The path to victory for Labour candidate Tracy Brabin in this inaugural mayoral election should be straightforward, with the party currently in control of the five boroughs that comprise the combined authority. However, the Conservative Party’s victory in four parliamentary seats in the region in 2019 suggest the result could be closer than would be comfortable for Labour, and Tory candidate Matthew Robinson will hope that his party’s national popularity translates into votes on Thursday.
Brabin resigned from the Shadow Cabinet to contest the election and has pledged to step down as an MP if she wins control of what will replace the West Midlands as England’s largest mayoralty.

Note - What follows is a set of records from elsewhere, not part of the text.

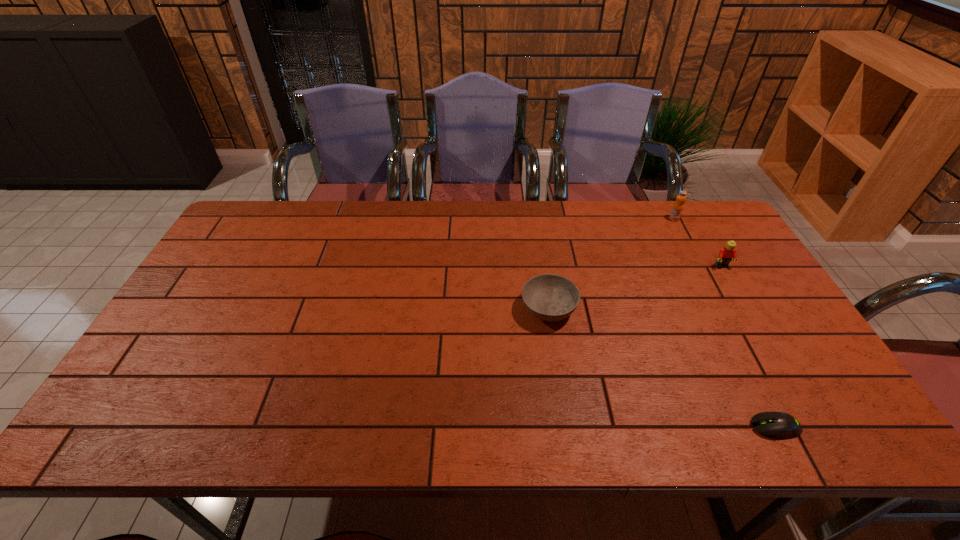
Where is `free point that satisfies the following two spatial constraints: 1. on the face of the rightmost object; 2. on the wheel side of the computer mouse`? free point that satisfies the following two spatial constraints: 1. on the face of the rightmost object; 2. on the wheel side of the computer mouse is located at coordinates (815, 427).

Locate an element on the screen. vacant space that satisfies the following two spatial constraints: 1. on the front label of the farthest object; 2. on the wheel side of the nearest object is located at coordinates (783, 427).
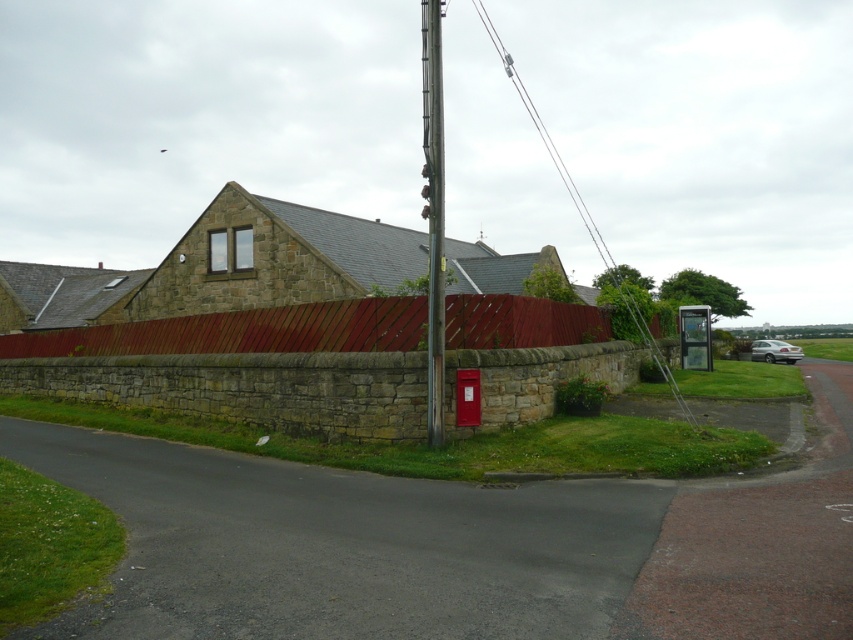
How much distance is there between smooth metallic pole at center and silver metallic car at right?

smooth metallic pole at center is 148.11 feet from silver metallic car at right.

Is smooth metallic pole at center to the left of silver metallic car at right from the viewer's perspective?

Correct, you'll find smooth metallic pole at center to the left of silver metallic car at right.

What do you see at coordinates (433, 211) in the screenshot? I see `smooth metallic pole at center` at bounding box center [433, 211].

Locate an element on the screen. smooth metallic pole at center is located at coordinates (433, 211).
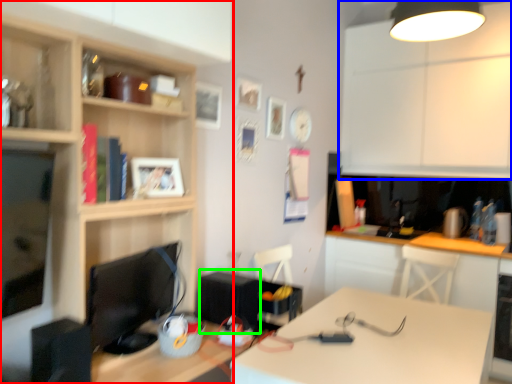
Question: Which object is positioned farthest from cabinetry (highlighted by a red box)? Select from cabinetry (highlighted by a blue box) and appliance (highlighted by a green box).

Choices:
 (A) cabinetry
 (B) appliance

Answer: (A)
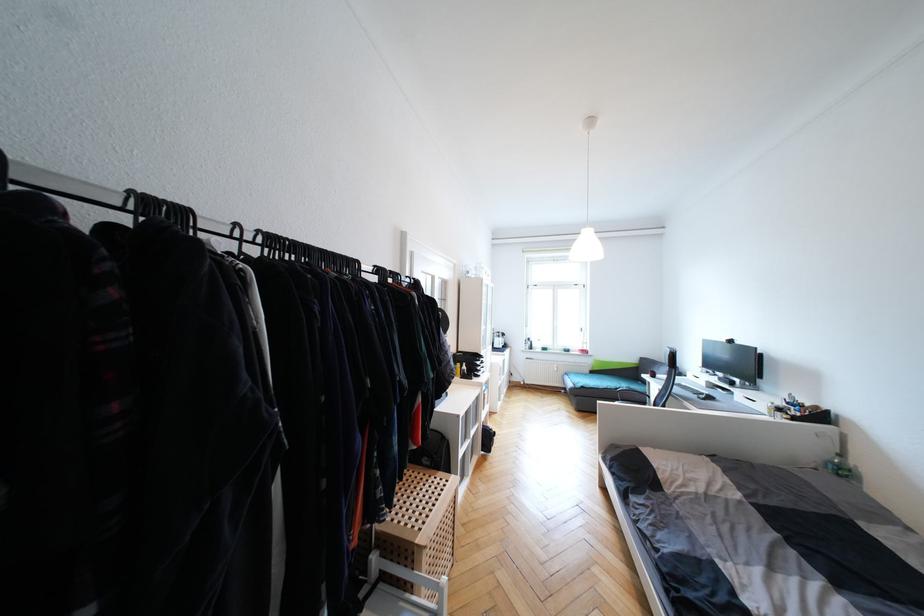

Labour’s Steve Rotheram and Conservative James Palmer will be confident of securing second terms in the Liverpool City Region and Cambridgeshire and Peterborough respectively, while Samuel Williams should keep the West of England for the Conservatives after incumbent Tim Bowles opted to step down after a single term.
Liverpool’s other mayoral election is made even more confusing with the presence on the ballot of Labour candidate Jo Anderson, who is seeking to replace the borough’s previous Labour Party mayor – er, Joe Anderson – following his resignation over a development scandal. And in another West Country election, Marvin Rees remains the favourite to secure victory and a second term in Bristol, though the city’s Green credentials mean Sandy Hore-Ruthven could run the incumbent close.